*Source document*

If for some reason you didn’t want to get rid of that account after ‘de-admining’ it, you must manually set back to allowing inheritance and set AdminCount to 0, usually through ADSIEDIT.MSC..

The Workaround

Most of the scenarios out on the Internet give instructions on searching each individual group and obtaining the membership list, like so:

(Get-AdGroupMember "Domain Admins") | Select-Object DistinguishedName,UserPrincipalName

Obviously the above scenario works, but there are two significant limitations to that approach:

  1. It requires to you search each individual group that is considered a protected group, and…
  2. It does not account for users that were once a member of a protected group and now are not

In the second scenario above, the users will still have ACLs limited even though they are no longer a member of a protected group.

To find all user accounts that may have an AdminCount attribute set, you can use the following Get-AdUser code:

Import-Module ActiveDirectory
Get-AdUser -Filter {admincount -eq 1} -ResultSetSize $NULL | Select-Object DistinguishedName,UserPrincipalName

The above query will search the current domain and return all accounts that have the AdminCount value set to ‘1’, telling you not only which accounts may be in a protected group currently but also any accounts that may have been in a protected group in the past.

*Record set*
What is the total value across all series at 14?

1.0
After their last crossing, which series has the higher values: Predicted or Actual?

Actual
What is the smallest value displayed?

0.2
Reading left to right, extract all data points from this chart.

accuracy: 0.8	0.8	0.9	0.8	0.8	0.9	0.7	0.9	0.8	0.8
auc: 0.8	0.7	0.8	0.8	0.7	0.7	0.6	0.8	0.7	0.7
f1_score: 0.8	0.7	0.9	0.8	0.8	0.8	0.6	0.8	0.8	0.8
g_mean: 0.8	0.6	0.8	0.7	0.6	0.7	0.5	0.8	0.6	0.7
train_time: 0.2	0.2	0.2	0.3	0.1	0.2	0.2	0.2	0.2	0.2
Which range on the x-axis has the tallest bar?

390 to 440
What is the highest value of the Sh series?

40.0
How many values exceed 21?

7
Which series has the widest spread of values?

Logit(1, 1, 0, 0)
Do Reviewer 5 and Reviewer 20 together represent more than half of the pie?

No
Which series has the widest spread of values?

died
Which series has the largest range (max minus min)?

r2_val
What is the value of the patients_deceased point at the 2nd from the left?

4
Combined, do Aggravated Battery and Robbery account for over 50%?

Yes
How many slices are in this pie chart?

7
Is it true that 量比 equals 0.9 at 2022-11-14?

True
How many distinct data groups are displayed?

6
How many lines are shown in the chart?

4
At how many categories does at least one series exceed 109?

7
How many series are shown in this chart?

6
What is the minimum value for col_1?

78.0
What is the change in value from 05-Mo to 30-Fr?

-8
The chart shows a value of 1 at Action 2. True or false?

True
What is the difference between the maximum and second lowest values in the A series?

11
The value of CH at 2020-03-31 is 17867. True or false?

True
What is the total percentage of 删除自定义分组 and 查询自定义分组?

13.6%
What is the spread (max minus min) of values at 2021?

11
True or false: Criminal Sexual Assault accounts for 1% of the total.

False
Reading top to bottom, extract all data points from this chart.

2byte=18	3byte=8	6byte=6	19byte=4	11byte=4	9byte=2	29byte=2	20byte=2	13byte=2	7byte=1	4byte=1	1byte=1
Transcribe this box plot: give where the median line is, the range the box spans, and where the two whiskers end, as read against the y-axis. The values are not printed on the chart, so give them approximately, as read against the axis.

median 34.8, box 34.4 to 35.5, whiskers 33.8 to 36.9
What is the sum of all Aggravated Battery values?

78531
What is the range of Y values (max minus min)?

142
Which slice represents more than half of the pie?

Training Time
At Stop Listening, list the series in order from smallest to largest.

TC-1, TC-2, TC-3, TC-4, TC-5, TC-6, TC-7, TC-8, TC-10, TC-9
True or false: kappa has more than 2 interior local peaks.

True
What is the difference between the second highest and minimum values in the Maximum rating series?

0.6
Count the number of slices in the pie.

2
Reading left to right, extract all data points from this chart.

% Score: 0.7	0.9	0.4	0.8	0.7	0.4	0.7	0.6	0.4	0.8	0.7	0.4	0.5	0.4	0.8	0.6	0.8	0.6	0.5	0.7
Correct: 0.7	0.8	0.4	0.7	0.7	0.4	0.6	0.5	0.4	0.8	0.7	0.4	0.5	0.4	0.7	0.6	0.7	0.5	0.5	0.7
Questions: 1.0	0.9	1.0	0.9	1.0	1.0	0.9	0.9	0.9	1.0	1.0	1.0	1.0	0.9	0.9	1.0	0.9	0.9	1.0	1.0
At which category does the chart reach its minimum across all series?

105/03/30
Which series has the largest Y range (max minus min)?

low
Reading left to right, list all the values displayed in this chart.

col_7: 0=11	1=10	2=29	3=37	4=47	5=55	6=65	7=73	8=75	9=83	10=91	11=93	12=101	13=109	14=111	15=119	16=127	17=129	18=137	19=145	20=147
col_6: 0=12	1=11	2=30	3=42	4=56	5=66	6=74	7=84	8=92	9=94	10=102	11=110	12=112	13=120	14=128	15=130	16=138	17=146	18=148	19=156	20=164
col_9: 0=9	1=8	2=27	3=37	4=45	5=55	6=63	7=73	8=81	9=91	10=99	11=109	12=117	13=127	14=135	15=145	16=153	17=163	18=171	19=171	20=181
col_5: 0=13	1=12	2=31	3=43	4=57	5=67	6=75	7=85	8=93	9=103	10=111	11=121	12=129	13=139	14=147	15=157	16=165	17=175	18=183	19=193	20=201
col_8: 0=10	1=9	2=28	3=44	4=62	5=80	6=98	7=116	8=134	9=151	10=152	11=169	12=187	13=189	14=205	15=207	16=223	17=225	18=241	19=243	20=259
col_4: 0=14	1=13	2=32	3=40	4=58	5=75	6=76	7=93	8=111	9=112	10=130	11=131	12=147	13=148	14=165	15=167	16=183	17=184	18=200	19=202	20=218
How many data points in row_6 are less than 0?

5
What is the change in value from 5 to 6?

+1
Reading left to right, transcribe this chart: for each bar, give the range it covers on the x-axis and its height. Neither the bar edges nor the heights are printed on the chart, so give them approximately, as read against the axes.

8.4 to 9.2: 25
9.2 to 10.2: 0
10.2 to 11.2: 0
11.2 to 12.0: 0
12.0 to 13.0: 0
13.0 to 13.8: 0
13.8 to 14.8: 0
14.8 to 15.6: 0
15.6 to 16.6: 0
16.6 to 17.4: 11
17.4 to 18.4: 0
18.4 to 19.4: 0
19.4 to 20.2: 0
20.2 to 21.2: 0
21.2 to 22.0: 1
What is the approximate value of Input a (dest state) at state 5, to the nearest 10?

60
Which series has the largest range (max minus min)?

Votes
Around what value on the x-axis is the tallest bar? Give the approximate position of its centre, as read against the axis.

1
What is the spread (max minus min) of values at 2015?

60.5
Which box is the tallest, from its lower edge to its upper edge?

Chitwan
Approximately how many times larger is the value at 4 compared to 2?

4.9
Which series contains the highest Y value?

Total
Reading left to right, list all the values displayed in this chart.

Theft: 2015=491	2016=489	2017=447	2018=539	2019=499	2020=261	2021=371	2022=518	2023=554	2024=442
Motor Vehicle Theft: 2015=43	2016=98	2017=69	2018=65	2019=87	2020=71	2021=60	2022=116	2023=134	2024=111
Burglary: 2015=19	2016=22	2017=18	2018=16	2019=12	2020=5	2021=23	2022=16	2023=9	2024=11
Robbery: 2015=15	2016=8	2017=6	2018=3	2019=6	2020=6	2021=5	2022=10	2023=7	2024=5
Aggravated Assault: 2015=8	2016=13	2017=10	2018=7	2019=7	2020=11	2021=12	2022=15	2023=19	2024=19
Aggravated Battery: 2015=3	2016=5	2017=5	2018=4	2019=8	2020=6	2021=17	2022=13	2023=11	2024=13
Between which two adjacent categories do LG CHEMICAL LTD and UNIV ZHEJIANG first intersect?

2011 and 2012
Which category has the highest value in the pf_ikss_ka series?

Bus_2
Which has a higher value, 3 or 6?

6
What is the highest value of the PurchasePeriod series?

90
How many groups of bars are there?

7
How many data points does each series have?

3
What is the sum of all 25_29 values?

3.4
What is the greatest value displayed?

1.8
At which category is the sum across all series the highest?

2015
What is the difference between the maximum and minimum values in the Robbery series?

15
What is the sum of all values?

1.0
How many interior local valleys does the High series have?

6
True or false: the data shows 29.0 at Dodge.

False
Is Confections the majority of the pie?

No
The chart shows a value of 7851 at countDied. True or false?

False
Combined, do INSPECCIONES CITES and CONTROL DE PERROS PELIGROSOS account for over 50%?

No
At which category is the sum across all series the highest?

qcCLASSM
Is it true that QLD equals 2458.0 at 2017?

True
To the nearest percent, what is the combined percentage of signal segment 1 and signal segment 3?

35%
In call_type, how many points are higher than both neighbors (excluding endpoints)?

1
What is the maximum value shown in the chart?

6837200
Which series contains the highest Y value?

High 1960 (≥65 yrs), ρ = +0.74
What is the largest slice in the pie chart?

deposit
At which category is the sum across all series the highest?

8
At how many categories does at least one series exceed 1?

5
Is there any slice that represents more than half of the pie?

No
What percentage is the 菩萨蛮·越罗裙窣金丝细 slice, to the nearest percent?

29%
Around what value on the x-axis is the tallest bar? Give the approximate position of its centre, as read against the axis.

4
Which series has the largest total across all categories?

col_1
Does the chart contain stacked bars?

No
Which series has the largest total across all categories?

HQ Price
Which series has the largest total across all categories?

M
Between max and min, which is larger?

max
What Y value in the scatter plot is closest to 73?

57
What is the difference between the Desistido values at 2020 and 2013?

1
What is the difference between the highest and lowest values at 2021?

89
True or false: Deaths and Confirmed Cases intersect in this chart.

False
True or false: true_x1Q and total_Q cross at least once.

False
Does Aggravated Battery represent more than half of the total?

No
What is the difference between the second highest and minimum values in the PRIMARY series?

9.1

*Your goal*
According to the Active Directory excerpt, what two things must you do manually if you want to keep an account after "de-admining" it? Please answer in one sentence.

*Answer box*
You must set the account back to allowing inheritance and set AdminCount to 0, usually through ADSIEDIT.MSC.